JJ: Did your training at the Academy help you overcome captivity in Vietnam?
PG: Yes. Many of the leaders in Hanoi were Naval Academy graduates. Admirals Jim Stockdale and Jeremiah Denton (’47), Bill Lawrence (’51) and others.
I often refer to my Hanoi experience as Plebe Years Bravo through Hotel. Admiral Stockdale said the same thing. He lamented the softening of plebe year and the over-emphasis on computer and other people unfriendly endeavors. Our old “Jack of all trades master of none” USNA B.S. degree was the best “major” in existence then. When USNA decided to do the “Major” thing and join the academic standards rules of the majority of colleges and universities, the experience went downhill in my opinion.

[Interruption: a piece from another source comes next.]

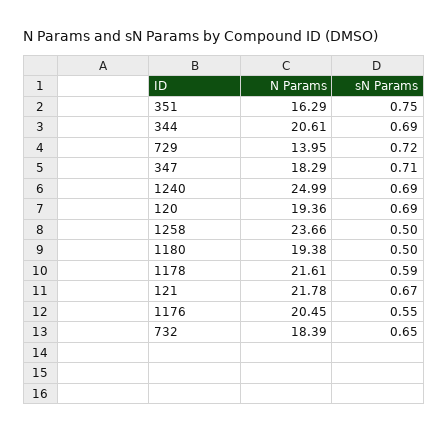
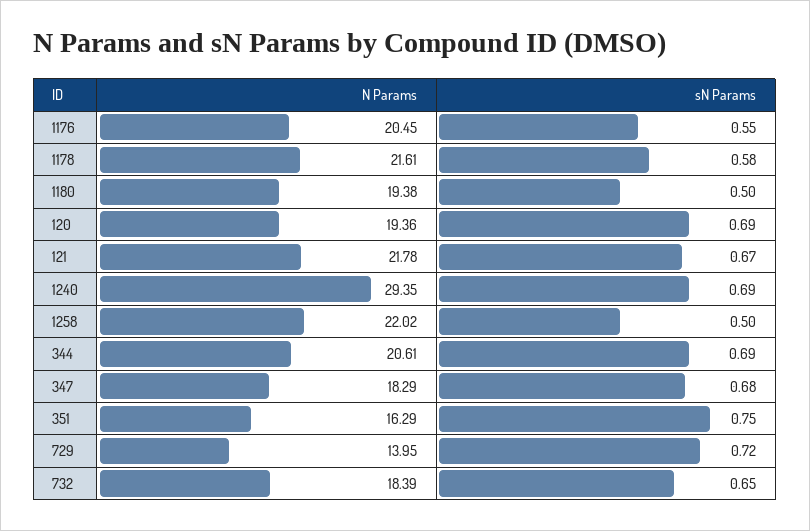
sN Params, 347: 0.71 -> 0.68
N Params, 1240: 24.99 -> 29.35
N Params, 1258: 23.66 -> 22.02
sN Params, 1178: 0.59 -> 0.58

Why? Our degree was 160 semester hours almost equally divided between Hard Sciences and Humanities. We all had classes on Saturdays and the curriculum was identical. We were engineers who could write. The degree was good for grad school in nearly any discipline. We all took two years of a language which, more than anything else, improved our English. I am, frankly, appalled by the inability of many midshipmen and USNA graduate officers to express themselves beyond a vocabulary of only a few hundred words. In informal conversations with mids when I visit the yard, the many seem barely literate.
JJ: Why did you decide to remain in the service after Vietnam?
PG: Why??? Why not? All my friends were there. Had I not been medically retired (as a Battalion Officer at USNA in 1982) I’d still be there.
JJ: From 1979 to 1982, you served as the officer representative to the Midshipmen Honor Committee. From your experiences there, do you believe the Academy should go back to separating midshipmen for a single honor violation (the single-sanction policy)?
PG: Yes. Equivocating honor is dumb. Stupid. And sends hundreds of wrong messages.
JJ: Medal of Honor recipient VADM Stockdale said that Stoicism helped him overcome his internment. Did Stoicism help you get through the Hanoi Hilton?
PG: VADM Stockdale is the only one who said that. He was a true philosopher who honestly believed his mission in life was to lead in adversity. Many stories, nearly all favorable, about “CAG” Stockdale. A true “Man’s Man.”
JJ: If you could do it over again, would you still chose naval aviation after graduating from the Academy?
PG: Of course. Without hesitation.
JJ: How did your seven years in captivity change you as a person?
PG: It didn’t. The world changed for the worse, IMNSHO [In my not so humble opinion].
JJ: Where you ever offered repatriation before 1973?
PG: I think that’s what the photo shoot was all about. I didn’t make the cut due to a decidedly “bad attitude.” Immediately after the Germans went away I was moved to a filthy cell sleeping on the ground in about an inch of coal dust. Its bloc of cells was located next to the Hanoi Thermal Power Plant.
JJ: Other Vietnam POWs called the day they were shot down/captured the “day I died.” Did you feel this way?
PG: I don’t ever remember feeling that I died on 17 June 1966 although torture, beatings and solitary confinement made me wish I had gone down with airplane on several occasions.
JJ: In your capacity as commissioner of Veterans’ Services for the Commonwealth of Virginia, how can our government better handle veterans’ services?
PG: Uncle Sam can’t afford to do all it should actually do for the veterans – particularly those who are disabled.
JJ: Do you have any career advice for current midshipmen or junior officers?
PG: Press on. Don’t let the bastards grind you down. Keep your chin up and always do the absolute best you can on any assigned task – and seek out every opportunity you can find to excel. Hey, it’ll work. I promise.
I’d like to thank CDR Galanti again for this interview and for his extraordinary service.